(Records from a data source)
◇ ◇ ◇ ◇ ◇ ◇ ◇
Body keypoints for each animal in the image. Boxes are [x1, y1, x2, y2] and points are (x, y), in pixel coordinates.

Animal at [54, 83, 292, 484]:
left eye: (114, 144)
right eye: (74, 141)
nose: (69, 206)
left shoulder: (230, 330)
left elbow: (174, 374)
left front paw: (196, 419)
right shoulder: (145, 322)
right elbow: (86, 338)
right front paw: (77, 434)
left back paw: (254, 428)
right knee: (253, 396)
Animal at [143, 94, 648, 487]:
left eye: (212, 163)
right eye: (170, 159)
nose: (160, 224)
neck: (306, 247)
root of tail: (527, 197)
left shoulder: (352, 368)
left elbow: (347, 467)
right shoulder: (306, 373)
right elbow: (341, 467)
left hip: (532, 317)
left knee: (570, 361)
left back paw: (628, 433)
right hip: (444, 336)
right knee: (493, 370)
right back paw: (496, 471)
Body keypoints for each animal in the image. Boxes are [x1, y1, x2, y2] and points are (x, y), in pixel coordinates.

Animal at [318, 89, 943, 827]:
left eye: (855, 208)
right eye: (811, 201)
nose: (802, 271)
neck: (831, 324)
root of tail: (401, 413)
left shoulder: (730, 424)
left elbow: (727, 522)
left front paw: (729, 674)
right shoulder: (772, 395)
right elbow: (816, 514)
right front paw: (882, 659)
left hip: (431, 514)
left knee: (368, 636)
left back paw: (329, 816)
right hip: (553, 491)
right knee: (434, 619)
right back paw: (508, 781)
◇ ◇ ◇ ◇ ◇ ◇ ◇
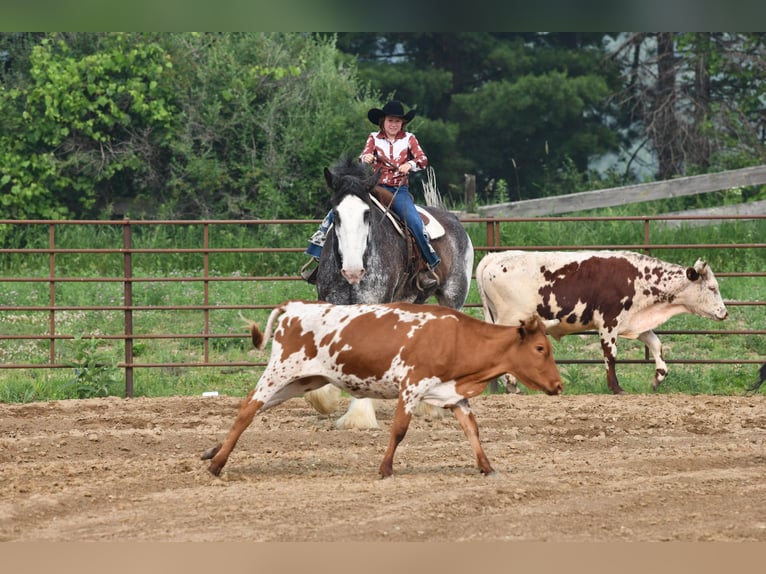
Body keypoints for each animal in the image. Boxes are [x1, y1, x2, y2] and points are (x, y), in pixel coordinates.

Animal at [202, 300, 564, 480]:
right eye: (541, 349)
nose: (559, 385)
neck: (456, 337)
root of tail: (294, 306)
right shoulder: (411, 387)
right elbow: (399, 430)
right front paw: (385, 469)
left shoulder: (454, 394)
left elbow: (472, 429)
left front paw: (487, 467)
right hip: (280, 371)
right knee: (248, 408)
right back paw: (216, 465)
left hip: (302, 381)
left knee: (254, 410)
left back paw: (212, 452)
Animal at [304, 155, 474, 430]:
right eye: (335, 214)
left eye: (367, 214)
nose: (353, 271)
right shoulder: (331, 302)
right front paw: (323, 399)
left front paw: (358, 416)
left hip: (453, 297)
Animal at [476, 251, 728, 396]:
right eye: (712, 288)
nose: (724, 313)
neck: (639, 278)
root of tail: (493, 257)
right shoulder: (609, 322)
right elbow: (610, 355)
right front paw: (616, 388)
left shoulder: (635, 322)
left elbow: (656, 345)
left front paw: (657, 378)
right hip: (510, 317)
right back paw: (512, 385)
◇ ◇ ◇ ◇ ◇ ◇ ◇
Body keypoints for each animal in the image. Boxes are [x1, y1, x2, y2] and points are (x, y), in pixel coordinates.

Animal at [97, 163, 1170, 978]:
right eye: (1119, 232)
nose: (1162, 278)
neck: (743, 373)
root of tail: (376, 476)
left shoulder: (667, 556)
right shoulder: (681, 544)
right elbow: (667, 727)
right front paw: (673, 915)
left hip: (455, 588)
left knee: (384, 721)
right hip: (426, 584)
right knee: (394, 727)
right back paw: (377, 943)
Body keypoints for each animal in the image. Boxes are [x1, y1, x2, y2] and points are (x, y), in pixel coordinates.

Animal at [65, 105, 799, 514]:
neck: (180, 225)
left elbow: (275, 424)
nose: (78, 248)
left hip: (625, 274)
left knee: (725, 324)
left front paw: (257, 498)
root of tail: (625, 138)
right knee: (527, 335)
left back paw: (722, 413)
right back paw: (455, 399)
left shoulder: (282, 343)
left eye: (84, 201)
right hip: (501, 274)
◇ ◇ ◇ ◇ ◇ ◇ ◇
● HOW TO COMPLETE THIS TASK
Report the total of lines above containing the string "front", and write nothing besides it.

● EXERCISE SOLUTION
12